*** Supplied material

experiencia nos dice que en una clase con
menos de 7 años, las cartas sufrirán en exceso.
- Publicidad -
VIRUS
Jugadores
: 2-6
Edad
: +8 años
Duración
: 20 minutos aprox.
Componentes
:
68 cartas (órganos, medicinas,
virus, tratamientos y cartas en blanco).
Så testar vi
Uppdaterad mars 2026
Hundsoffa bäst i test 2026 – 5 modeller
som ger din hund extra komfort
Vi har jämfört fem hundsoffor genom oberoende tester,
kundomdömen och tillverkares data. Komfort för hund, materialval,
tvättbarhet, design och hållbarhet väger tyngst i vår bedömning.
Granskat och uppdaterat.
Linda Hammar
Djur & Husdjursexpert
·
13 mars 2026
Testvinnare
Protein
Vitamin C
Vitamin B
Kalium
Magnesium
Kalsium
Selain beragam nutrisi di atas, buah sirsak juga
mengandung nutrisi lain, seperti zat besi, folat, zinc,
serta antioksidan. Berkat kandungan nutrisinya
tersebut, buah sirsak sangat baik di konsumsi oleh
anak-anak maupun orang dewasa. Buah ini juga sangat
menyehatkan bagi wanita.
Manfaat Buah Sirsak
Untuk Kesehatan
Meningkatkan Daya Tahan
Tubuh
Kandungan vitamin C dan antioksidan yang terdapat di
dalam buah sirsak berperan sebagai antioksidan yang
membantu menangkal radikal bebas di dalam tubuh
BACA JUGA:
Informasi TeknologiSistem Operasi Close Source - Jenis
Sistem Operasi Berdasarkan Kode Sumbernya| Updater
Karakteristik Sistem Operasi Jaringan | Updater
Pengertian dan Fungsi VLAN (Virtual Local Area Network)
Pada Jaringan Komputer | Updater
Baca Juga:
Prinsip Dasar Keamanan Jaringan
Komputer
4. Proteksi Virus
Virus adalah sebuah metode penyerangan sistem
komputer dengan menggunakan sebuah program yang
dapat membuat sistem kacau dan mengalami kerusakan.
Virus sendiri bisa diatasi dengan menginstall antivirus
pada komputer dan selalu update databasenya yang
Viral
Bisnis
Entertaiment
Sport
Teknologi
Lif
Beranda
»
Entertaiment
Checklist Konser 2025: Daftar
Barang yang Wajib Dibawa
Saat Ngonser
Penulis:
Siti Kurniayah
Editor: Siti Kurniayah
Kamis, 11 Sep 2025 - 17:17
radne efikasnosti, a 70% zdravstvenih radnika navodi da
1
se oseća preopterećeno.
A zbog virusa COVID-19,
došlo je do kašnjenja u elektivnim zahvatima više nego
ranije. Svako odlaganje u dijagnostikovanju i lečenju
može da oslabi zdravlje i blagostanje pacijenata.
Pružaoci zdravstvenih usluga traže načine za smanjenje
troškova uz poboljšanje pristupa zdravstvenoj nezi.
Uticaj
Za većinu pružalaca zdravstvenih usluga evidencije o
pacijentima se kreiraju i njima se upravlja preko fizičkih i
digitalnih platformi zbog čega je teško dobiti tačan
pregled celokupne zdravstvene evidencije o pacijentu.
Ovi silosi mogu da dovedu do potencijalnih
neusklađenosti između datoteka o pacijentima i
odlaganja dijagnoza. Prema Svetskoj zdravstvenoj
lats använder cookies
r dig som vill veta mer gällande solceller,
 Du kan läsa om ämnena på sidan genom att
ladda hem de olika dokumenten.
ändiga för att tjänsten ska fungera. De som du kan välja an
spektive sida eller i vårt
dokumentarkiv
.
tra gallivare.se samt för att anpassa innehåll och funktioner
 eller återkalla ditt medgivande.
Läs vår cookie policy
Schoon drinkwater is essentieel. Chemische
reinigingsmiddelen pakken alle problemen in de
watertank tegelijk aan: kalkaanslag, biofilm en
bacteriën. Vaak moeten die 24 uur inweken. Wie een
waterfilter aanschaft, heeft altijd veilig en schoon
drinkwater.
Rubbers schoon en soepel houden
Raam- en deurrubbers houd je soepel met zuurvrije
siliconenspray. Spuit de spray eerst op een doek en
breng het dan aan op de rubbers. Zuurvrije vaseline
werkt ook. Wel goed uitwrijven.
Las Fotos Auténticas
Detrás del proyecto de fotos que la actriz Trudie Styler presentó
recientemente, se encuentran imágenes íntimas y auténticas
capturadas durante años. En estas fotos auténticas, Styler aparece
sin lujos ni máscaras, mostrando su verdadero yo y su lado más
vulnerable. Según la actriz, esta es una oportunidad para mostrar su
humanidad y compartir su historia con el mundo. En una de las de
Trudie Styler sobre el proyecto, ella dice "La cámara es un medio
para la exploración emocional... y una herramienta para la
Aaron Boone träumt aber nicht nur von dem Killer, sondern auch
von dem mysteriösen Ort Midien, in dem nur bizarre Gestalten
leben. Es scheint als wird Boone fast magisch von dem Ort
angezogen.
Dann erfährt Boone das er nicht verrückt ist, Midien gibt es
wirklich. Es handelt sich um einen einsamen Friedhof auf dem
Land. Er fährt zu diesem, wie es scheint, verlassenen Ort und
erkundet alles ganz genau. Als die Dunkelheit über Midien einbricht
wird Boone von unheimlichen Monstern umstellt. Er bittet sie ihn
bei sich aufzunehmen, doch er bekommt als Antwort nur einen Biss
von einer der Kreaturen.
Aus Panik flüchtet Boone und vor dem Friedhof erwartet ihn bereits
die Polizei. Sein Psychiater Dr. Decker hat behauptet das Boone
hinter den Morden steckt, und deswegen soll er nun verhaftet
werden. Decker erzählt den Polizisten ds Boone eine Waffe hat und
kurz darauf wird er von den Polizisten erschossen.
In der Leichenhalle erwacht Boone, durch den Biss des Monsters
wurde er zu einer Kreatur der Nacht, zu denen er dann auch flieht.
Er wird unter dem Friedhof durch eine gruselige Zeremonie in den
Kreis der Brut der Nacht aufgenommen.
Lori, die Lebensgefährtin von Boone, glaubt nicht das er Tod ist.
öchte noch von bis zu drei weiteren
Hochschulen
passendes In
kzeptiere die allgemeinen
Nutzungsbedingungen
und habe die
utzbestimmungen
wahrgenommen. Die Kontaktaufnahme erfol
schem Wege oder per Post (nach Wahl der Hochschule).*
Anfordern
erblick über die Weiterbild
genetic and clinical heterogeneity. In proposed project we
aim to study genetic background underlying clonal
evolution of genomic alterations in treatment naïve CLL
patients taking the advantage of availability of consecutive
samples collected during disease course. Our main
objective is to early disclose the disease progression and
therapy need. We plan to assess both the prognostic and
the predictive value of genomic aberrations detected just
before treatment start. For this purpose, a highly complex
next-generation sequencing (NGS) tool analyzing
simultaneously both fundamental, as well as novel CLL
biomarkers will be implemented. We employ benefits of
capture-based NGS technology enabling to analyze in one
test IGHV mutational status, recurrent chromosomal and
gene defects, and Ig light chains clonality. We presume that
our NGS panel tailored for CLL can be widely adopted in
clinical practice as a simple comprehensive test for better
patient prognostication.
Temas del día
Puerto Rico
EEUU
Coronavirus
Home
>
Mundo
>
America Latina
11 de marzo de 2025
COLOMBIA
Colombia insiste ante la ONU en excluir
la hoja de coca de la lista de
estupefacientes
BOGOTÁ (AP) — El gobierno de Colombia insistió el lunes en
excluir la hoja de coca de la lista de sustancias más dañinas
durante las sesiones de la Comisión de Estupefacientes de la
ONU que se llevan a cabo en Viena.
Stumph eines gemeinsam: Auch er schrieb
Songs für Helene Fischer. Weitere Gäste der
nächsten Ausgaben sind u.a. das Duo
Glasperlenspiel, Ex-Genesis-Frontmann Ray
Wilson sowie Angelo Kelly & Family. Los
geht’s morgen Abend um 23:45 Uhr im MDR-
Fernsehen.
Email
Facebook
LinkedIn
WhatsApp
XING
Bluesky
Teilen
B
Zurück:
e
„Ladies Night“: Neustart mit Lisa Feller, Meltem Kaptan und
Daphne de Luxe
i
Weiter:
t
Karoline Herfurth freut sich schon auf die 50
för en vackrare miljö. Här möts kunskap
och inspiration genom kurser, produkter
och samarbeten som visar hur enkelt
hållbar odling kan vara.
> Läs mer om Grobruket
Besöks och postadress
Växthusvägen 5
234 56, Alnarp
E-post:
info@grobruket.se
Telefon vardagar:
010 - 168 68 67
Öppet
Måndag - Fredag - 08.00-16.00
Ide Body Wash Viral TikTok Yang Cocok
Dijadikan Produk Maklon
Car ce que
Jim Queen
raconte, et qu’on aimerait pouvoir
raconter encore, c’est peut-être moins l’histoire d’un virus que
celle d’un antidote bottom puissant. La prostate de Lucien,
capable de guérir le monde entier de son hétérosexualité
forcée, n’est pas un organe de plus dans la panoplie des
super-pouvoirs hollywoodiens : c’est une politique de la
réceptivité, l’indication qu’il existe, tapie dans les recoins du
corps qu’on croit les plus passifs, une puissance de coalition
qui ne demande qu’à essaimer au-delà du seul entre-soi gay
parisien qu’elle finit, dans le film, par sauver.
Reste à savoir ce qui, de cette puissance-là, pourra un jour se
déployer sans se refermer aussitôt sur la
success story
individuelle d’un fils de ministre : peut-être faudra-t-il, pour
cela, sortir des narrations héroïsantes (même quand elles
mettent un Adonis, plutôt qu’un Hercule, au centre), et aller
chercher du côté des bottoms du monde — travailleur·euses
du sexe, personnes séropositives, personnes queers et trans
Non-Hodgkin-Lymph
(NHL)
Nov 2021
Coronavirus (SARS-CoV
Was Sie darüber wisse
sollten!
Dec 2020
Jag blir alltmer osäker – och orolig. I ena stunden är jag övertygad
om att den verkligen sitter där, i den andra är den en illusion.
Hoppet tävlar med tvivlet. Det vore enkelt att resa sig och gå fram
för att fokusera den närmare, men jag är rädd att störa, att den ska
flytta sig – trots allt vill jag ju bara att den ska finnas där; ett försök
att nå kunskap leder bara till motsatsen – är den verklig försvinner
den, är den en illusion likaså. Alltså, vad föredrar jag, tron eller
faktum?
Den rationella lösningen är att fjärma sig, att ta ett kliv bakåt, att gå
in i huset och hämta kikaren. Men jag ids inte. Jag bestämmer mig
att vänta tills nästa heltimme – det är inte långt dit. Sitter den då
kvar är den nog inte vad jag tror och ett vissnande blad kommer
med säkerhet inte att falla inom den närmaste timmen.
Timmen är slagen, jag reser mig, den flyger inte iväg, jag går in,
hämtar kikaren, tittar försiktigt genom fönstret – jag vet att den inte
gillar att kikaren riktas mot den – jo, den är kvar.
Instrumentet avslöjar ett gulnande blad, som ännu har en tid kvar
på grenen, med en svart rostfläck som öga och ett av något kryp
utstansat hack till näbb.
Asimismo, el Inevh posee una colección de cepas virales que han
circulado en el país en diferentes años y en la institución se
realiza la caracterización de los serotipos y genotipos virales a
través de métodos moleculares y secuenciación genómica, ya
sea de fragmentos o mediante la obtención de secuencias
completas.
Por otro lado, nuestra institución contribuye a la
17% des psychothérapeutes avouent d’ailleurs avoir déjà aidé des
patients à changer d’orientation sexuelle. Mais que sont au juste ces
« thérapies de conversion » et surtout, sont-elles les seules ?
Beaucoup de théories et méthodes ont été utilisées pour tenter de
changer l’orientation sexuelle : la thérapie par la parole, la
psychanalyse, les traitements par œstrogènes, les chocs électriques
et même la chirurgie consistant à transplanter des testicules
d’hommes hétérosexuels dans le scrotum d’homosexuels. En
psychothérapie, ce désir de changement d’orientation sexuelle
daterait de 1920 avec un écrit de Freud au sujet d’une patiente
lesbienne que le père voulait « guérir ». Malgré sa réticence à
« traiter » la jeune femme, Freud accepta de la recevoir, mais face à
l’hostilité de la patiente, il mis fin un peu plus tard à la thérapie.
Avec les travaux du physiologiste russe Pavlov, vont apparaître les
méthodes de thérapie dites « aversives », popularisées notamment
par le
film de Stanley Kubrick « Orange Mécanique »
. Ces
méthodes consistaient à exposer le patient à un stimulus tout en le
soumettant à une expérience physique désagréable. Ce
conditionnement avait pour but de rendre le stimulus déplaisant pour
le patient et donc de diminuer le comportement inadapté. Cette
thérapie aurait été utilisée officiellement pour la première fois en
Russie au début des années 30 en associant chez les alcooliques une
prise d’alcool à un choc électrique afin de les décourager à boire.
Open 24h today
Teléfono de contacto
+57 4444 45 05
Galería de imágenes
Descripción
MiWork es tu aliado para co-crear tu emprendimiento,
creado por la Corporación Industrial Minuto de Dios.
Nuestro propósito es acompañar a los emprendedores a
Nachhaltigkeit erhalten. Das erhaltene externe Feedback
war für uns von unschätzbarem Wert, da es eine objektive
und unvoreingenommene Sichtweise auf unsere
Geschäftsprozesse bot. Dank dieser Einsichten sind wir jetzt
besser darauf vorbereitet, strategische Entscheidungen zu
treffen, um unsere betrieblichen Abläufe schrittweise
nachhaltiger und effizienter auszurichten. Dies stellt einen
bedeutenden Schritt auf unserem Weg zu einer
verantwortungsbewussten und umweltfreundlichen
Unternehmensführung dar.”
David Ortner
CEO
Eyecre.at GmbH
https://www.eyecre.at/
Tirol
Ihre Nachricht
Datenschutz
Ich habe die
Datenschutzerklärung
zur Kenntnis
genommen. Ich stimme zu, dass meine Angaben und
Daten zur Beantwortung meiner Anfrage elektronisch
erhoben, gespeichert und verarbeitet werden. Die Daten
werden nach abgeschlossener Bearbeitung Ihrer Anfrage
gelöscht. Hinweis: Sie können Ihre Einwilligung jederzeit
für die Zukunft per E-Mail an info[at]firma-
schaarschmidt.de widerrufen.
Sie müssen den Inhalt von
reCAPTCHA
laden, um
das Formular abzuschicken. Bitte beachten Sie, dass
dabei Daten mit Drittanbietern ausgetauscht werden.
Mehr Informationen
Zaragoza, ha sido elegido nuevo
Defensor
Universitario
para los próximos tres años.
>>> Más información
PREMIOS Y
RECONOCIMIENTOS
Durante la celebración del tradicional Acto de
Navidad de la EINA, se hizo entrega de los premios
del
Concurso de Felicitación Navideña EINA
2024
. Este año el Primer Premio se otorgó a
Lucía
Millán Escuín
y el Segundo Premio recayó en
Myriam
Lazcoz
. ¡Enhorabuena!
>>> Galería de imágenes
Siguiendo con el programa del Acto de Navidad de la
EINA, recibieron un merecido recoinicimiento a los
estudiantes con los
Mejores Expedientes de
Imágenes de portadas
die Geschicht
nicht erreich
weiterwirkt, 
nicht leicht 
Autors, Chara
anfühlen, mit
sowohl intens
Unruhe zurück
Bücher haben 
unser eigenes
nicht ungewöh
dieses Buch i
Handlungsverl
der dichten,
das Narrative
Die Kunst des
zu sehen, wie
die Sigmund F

******

(Exercise instructions) The lines to retype run from the start of the entries through the line containing "Så testar vi"; reproduce them exactly and add nothing.

(Answer to the exercise)
experiencia nos dice que en una clase con
menos de 7 años, las cartas sufrirán en exceso.
- Publicidad -
VIRUS
Jugadores
: 2-6
Edad
: +8 años
Duración
: 20 minutos aprox.
Componentes
:
68 cartas (órganos, medicinas,
virus, tratamientos y cartas en blanco).
Så testar vi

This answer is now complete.